READING TEXT
I would appreciate any pointers on that issue.

Best,

Axel

Sorry to tell no. But you can reference to the userAutoExposure of MMAPI sample for the error handling.
What’s the sensor module?

Sensor module is IMX412 (VisionComponents)

How does libargus handle EGL_SUPPORT_REUSE_NV ? Is there a way to configure this, as described here:

Acquire an image frame from EGLStreamKHR. This API can also acquire an old frame presented by the producer unless explicitly disabled by setting EGL_SUPPORT_REUSE_NV flag to EGL_FALSE during stream initialization. By default, EGLStream is created with this flag set to EGL_TRUE. cuGraphicsResourceGetMappedEglFrame can be called on pCudaResource to get CUeglFrame.

Seemingly, we receive the last frame multiple times (one repeat for each timeout), when the argus pipeline has issues. Still, we receive a capture success (while the pipeline is dead already).

Also, this behavior is active, when we are in software-trigger mode, then we receive an old frame every timeout seconds, without EGLOutputStream marking it as timeout…

Best,

Axel

I don’t think so.
If you concern about the EGL you can try another consumer instead of EGL. You can check the sample code in MMAPI package.

Hi Shane,

thank you for your pointers so far. I have now a somewhat better solution, combining the events (as shown in userAutoExposure), and the metadata timestamps to avoid double images and create timeout events. This solves like 90% of the problem. Now, the last 10% are creating a valid degraded/fatal error when the image pipeline is disfunctional at some point and the application should be restarted:

sending valid frame   
PowerServiceCore:handleRequests: timePassed = 54466
SCF: Error Timeout:  (propagating from src/services/capture/CaptureServiceEvent.cpp, function wait(), line 59)
sending valid frame   
[ArgusCamera] received error event
sending valid frame   
sending valid frame   
Error: Camera HwEvents wait, this may indicate a hardware timeout occured,abort current/incoming cc
[pipeline stalled]

Unfortunately, we cannot bind to the error event from libargus, as this is not always emitted in this situation. Also, it is emitted in other situations as well (pipeline restart after e.g. trigger mode change).

Is there any way to receive the SCF error, which obviously is emitted somewhere in our executable within the MMAPI/SCF libraries. But I did not find any handle on that.

Best,

Axel

While get below message the APP need to terminal and restart it again.

[ArgusCamera] received error event

Yes. Obviously! Again: this is not always emitted in this situation…

But I think I have found somewhat of a solution nevertheless:

  • use error events (if emitted)
  • use frame success events for correct timeout (not possible with cuEGL as it re-sends old frames on timeout and does not send timeout codes)
  • decide with timeout what to do: free-run → pipeline dead // trigger mode + dangling trigger events → pipeline dead // trigger mode + no trigger → ignore

Interestingly, it sends Argus::STATUS_TIMEOUT events in case of OOM / SCF crash and STATUS_CANCELLED in case of pipeline restarts (e.g. change of camera mode). I dont see DISCONNECTED or OUT_OF_MEMORY as I would expect (never).

I think we can close the issue – BUT: it would be nice if being able to configure cuEGL / EGLStream with EGL_SUPPORT_REUSE_NV off via the Argus API (is libargus still actively developed?)!

Best,

Axel

DATA SHOWN

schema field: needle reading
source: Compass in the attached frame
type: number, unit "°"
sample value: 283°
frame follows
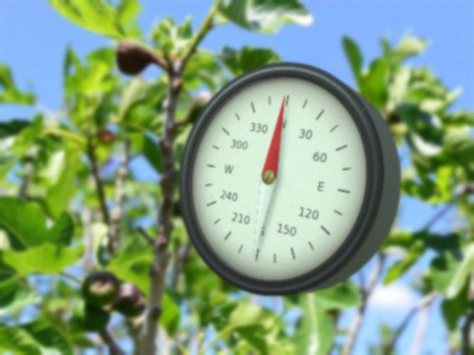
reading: 0°
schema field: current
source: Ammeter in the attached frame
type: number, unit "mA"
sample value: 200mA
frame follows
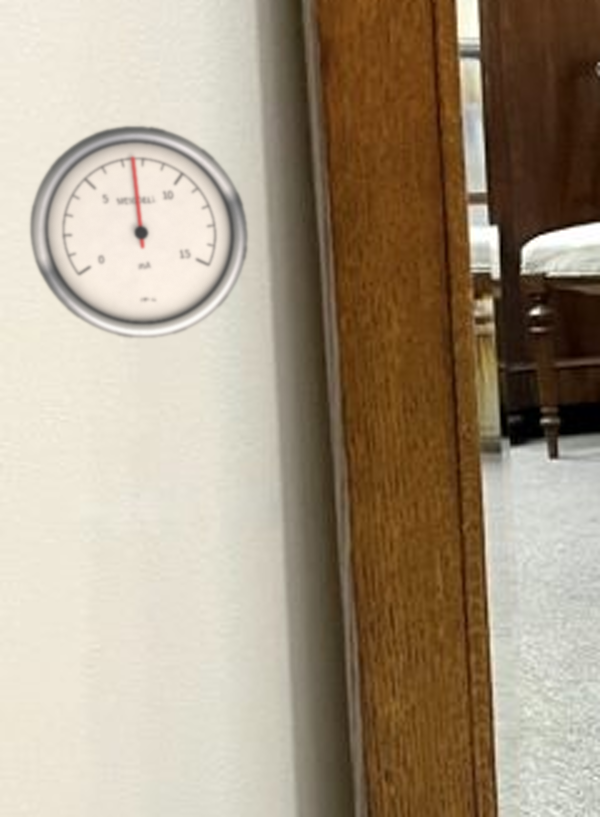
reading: 7.5mA
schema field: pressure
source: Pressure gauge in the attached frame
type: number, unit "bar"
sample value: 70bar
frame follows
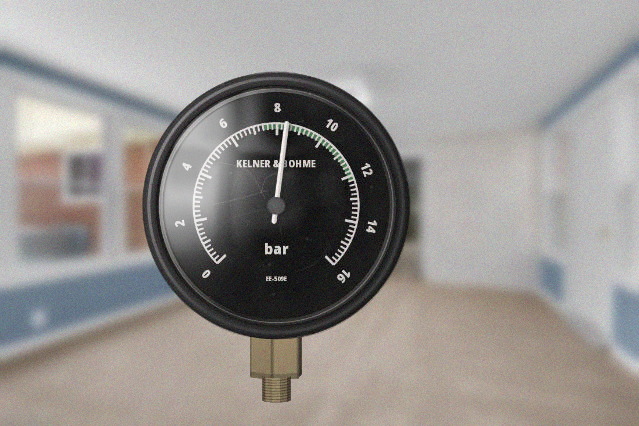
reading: 8.4bar
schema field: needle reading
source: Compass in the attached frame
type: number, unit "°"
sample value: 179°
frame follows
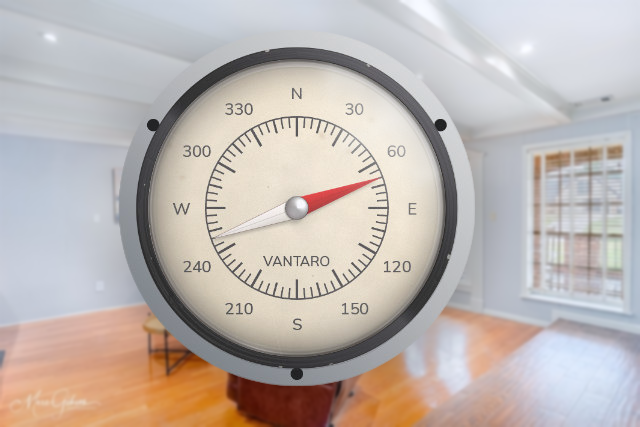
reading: 70°
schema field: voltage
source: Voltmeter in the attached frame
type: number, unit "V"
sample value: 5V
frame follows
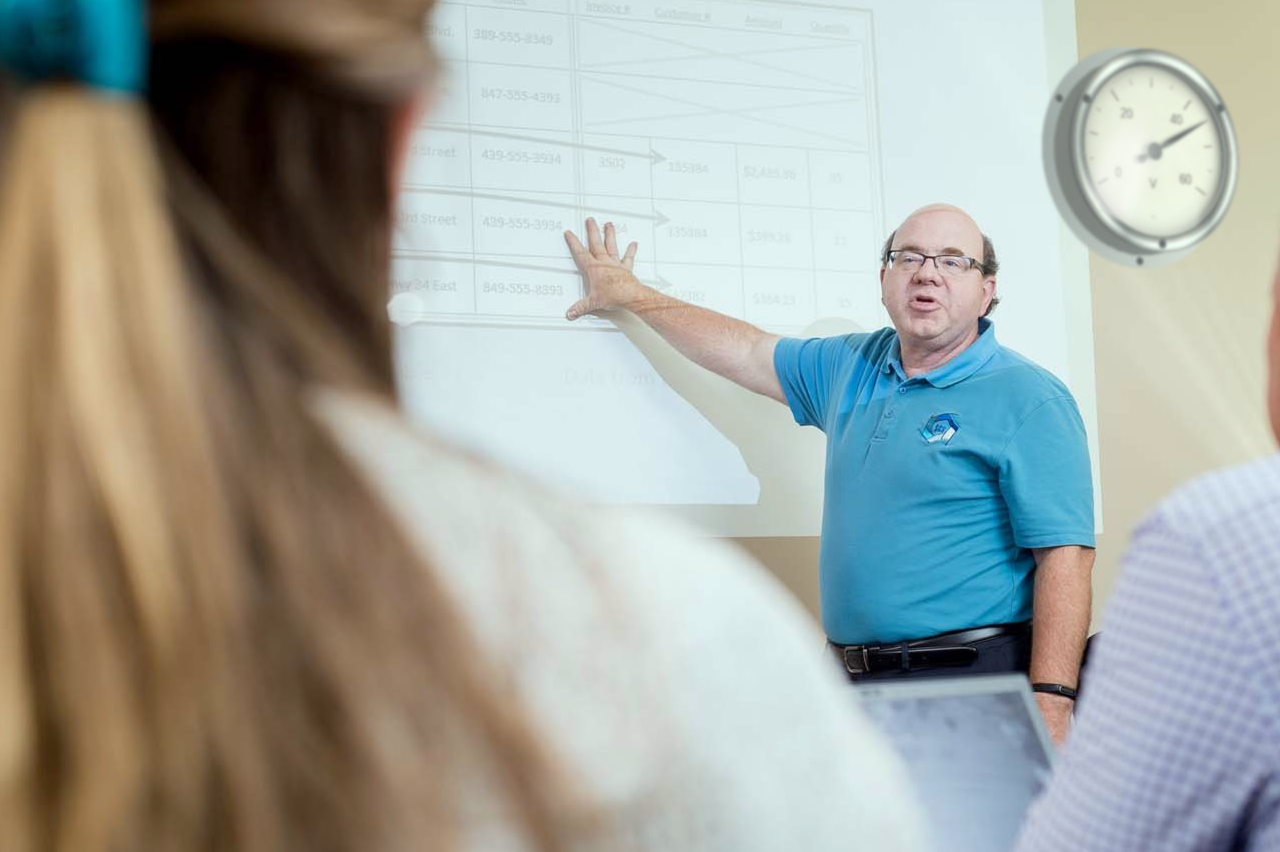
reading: 45V
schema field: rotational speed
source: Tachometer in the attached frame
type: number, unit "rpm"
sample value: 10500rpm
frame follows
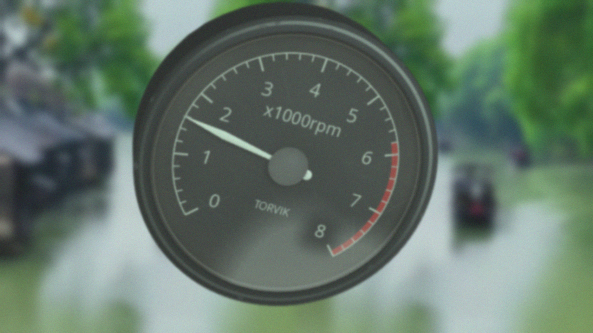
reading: 1600rpm
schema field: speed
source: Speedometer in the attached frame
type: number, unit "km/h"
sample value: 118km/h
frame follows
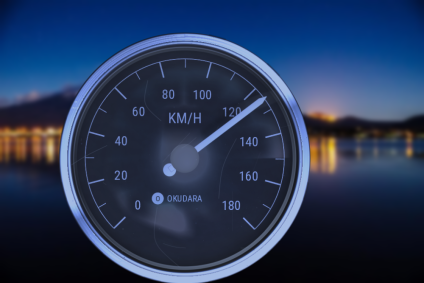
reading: 125km/h
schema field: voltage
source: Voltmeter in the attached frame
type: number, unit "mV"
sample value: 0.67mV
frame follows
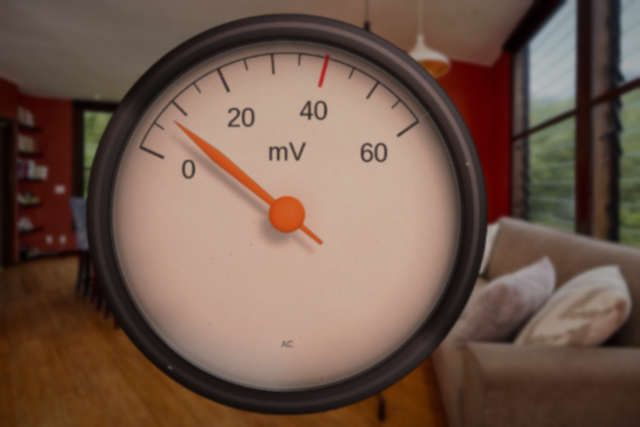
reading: 7.5mV
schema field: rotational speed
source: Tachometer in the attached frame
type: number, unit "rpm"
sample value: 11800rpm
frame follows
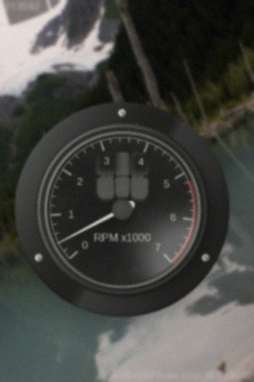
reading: 400rpm
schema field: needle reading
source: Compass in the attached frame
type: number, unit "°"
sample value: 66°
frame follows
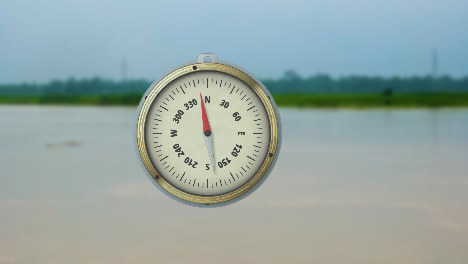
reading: 350°
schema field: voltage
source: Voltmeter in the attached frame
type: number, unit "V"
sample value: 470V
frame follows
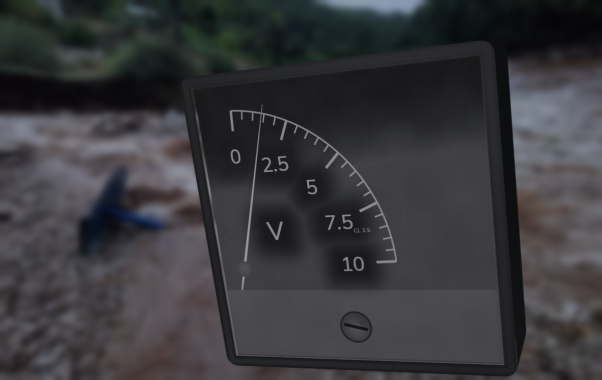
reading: 1.5V
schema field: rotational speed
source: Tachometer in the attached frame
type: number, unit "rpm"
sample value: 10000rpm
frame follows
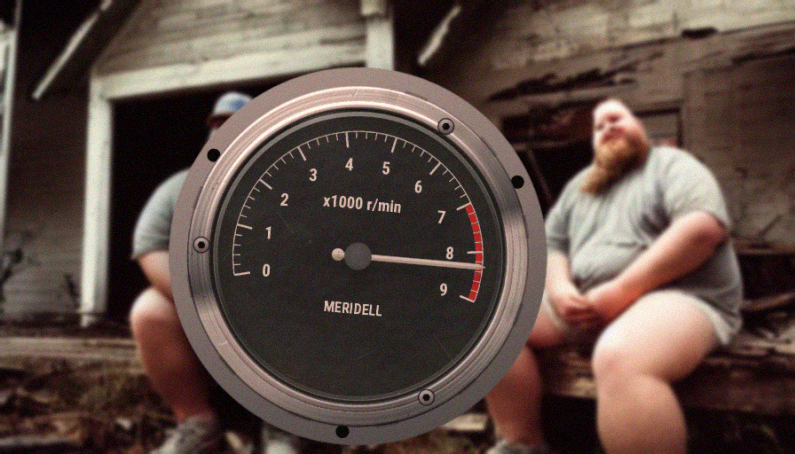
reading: 8300rpm
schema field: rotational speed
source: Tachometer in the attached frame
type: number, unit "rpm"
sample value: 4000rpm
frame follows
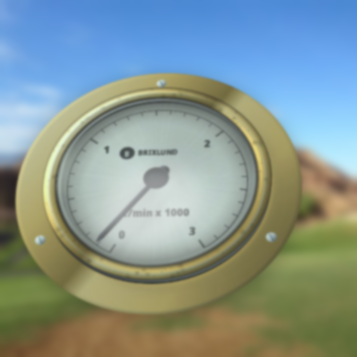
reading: 100rpm
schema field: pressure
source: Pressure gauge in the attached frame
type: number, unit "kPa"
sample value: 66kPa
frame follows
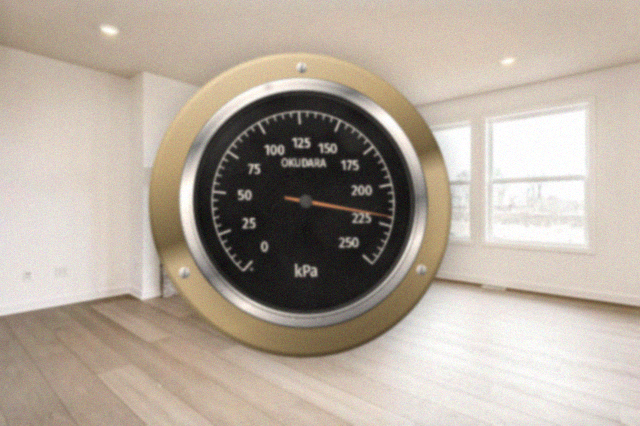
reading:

EXPLORE THE MATERIAL
1: Please transcribe the part of the camera-pipeline thread from "What’s the sensor" up to and including "is dead already).".
2: Express the listing, from its first line up to and including the line with "reading: 7.5mA", as a Markdown table with the columns Row and Line. Number each row, skip blank lines, and leave the pictures out.

SOLUTIONS
1:
What’s the sensor module?

Sensor module is IMX412 (VisionComponents)

How does libargus handle EGL_SUPPORT_REUSE_NV ? Is there a way to configure this, as described here:

Acquire an image frame from EGLStreamKHR. This API can also acquire an old frame presented by the producer unless explicitly disabled by setting EGL_SUPPORT_REUSE_NV flag to EGL_FALSE during stream initialization. By default, EGLStream is created with this flag set to EGL_TRUE. cuGraphicsResourceGetMappedEglFrame can be called on pCudaResource to get CUeglFrame.

Seemingly, we receive the last frame multiple times (one repeat for each timeout), when the argus pipeline has issues. Still, we receive a capture success (while the pipeline is dead already).

2:
| Row | Line |
|---|---|
| 1 | schema field: needle reading |
| 2 | source: Compass in the attached frame |
| 3 | type: number, unit "°" |
| 4 | sample value: 283° |
| 5 | frame follows |
| 6 | reading: 0° |
| 7 | schema field: current |
| 8 | source: Ammeter in the attached frame |
| 9 | type: number, unit "mA" |
| 10 | sample value: 200mA |
| 11 | frame follows |
| 12 | reading: 7.5mA |